Julie Breukel-Michel a fait une grève de la faim de trois semaines pour la préservation de la biodiversité et du vivant. Elle fait partie d'un collectif de citoyens qui manifestent ainsi leur détermination à voir déclarer un état d’urgence climatique.
Depuis le début du mois de décembre, en France mais aussi en Europe, des citoyens entament des grèves de la faim pour exiger le déblocage des moyens nécessaires à la transition écologique. Ils prolongent l'action de Pierre Larrouturou, rapporteur du budget de l'Europe, qui a lui-même fait une grève de la faim pour obtenir des leaders européens un plan de relance "climat-santé-emploi". Julie Breukel-Michel a fait le choix de s'engager dans ce mouvement "Grévistes de la faim pour un avenir possible" auquel chacun peut participer selon ses possibilités. En vidéo, le reportage au Mas d'Azil de Christine Ravier et Thierry Villéger.
Vous avez fait une grève de la faim durant 23 jours, quel était l'objectif ?
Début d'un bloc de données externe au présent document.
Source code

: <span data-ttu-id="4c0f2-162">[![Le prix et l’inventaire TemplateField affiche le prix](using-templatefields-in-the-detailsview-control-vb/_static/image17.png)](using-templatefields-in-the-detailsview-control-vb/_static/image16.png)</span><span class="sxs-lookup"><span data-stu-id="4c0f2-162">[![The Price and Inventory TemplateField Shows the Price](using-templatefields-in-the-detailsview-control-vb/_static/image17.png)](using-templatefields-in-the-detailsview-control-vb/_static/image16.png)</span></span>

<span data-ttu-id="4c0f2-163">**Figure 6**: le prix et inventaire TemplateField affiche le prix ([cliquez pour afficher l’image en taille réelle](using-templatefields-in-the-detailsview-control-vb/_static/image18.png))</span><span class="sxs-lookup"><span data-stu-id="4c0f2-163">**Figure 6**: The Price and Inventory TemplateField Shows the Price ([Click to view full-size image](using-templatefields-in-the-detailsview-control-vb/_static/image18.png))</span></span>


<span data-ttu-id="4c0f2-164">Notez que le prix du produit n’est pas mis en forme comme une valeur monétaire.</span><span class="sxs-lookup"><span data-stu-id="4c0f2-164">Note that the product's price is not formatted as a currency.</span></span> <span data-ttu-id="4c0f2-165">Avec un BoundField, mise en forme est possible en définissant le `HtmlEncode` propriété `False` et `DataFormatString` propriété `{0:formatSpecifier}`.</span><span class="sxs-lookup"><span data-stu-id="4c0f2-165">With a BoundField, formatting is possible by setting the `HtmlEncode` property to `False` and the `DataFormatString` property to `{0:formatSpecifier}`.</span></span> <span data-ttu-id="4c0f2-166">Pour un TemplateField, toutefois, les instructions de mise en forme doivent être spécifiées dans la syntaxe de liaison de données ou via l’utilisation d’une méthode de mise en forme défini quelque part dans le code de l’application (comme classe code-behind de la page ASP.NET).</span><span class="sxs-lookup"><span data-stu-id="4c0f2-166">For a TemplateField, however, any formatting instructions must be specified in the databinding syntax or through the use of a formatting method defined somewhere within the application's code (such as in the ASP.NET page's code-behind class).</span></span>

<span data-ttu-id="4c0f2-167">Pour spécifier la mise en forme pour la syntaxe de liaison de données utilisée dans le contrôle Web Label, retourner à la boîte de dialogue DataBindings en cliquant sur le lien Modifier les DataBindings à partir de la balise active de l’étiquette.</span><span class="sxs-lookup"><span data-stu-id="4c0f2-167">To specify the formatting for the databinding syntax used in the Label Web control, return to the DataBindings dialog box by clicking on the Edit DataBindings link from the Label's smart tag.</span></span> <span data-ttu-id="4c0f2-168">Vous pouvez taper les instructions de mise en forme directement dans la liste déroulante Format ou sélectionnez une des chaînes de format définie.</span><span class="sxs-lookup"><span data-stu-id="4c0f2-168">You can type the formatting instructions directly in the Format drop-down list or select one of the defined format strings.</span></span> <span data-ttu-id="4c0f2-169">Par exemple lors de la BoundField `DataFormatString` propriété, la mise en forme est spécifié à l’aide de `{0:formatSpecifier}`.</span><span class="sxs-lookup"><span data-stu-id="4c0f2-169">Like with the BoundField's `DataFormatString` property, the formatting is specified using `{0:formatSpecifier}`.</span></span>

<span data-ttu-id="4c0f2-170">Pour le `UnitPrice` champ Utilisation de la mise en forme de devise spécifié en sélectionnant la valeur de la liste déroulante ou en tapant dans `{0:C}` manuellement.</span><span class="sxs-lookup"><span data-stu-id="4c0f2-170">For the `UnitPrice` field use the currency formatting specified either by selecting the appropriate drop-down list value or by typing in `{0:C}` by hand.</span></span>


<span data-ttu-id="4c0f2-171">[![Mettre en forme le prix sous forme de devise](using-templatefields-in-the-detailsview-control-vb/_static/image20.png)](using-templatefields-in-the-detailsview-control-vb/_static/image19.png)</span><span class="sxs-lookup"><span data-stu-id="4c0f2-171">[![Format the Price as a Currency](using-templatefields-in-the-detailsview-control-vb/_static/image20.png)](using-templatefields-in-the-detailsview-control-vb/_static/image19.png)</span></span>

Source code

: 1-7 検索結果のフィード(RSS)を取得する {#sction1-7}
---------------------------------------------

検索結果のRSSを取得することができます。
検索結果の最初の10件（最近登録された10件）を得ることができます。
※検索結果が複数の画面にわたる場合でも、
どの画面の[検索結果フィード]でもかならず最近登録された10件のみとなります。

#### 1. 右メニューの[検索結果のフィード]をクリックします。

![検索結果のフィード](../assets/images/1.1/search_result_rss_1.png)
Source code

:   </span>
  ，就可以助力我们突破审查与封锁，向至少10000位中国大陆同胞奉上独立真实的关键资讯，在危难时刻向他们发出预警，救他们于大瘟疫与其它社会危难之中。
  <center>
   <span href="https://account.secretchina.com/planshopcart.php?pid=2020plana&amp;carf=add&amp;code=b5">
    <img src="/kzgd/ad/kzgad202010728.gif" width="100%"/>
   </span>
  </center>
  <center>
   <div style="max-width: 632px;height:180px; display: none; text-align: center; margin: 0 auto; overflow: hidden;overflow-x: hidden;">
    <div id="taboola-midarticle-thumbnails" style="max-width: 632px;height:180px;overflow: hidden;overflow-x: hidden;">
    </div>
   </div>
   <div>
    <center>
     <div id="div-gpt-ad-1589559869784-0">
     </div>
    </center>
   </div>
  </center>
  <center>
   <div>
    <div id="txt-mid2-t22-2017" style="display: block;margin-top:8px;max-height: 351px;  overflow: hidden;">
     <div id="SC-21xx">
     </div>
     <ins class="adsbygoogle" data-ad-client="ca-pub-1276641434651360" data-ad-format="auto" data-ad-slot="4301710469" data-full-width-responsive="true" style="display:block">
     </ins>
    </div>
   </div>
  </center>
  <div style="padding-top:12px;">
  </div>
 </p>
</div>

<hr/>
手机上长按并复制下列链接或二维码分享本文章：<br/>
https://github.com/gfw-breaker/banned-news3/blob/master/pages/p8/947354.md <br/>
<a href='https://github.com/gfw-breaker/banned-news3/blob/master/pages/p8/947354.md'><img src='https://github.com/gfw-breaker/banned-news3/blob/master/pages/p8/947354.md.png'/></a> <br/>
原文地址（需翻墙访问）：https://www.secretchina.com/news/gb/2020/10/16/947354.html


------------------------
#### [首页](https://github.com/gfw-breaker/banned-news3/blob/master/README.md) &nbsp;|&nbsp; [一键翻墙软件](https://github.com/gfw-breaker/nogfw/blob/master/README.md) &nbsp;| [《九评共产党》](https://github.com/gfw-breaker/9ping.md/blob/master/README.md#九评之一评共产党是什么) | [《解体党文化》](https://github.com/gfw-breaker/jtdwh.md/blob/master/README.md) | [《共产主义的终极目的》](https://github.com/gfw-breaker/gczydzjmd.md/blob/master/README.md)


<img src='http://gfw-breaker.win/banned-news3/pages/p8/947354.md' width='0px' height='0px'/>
J'ai arrêté hier soir. Je ne m'étais pas donné de limite de temps. Tant que je me sentais bien, j'ai continué. C'est la grève d'un collectif. On se passe le relais de façon informelle. Certains s'inscrivent pour un jour par semaine, ils font des grèves perlées, d'autres pour trois jours de suite, etc. C'est en fonction de ce que chacun se sent de faire. Il y a un tableau qui comptabilise le nombre de jours au total.
On veut prendre soin du vivant en nous. L'idée n'est pas de se mettre en danger ni d'aller encombrer les urgences. Comme ça inquiétait beaucoup ma famille, j'ai recommencé à m'alimenter un petit peu la veille de Noël... J'étais très contente de déguster une carotte en guise de repas de fête !
Quel est l'esprit de cette action pour vous ?
Je me suis engagée pour qu'on prenne soin du vivant, pour faire quelque chose en tant que maman, que grand-maman. Je suis épouvantée par l'inaction globale, pas seulement des politiques mais aussi de nos concitoyens. J'ai bientôt 53 ans et je constate que mes petits-enfants ne connaîtront pas le même monde que moi. C'est effarant qu'en 50 ans, nous ayons perdu une telle biodiversité.
L'idée de base, c'est d'obtenir une taxe sur les transactions financières. Cela va réduire la pression sur le vivant mais ça n'est pas suffisant. Le mouvement est plus large : il y a aussi les médit'actions tous les jeudis entre 12h30 et 13h si possible devant des lieux symboliques. Mais les gens peuvent aussi s'y associer en méditant de chez eux. On collecte des photos pour montrer que des personnes de plus en plus nombreuses s'engagent.
Que voulez-vous obtenir ainsi ?
L'idée est d'amener plus de conscience sur ces décisions que tous nous devons prendre collectivement. Pour ma part, j'ai profité de la médit'action de jeudi pour apporter une lettre au maire de mon village (Le Mas d'Azil).
Je demande à ce que la question de la préservation du vivant soit examinée au prochain conseil municipal et que soit déclaré un état d'urgence climatique. Il n'y a pas que les grandes villes qui sont concernées. En nombre, il existe infiniment plus de villages...
Vous vous êtes mobilisée pendant 23 jours ? Que ressentez-vous aujourd'hui ?
Cette grève de la faim, ça a été transformateur... ça m'a fait sortir d'une forme de sidération que j'éprouvais en écoutant les nouvelles, d'une forme d'impuissance aussi. J'ai senti ma force et ma détermination grandir. C'est une action que j'ai choisie parce qu'elle est non-violente.
L'essentiel pour moi, c'est d'être dans l'action, pas dans l'opposition mais plutôt dans la prise de conscience. Je me rends compte que lorsqu'on change soi-même, c'est un facteur de changement pour les gens qui sont autour de nous. Ce n'est peut-être pas grand-chose mais quand je vois comme le nombre de jours de grève augmente, ça me donne de l'espoir.
Et au-delà, comment voyez-vous l'avenir ?
D'une façon plus générale, je crois qu'il faut retrouver une forme de sacralité de la nature. Actuellement, on veut tout contrôler. Le délit d'écocide n'est pas acté. C'est un pas essentiel à faire pour se mettre au diapason du vivant. Les générations qui nous ont précédé ont su le faire. Il n'y a pas de raison qu'on n'y arrive pas.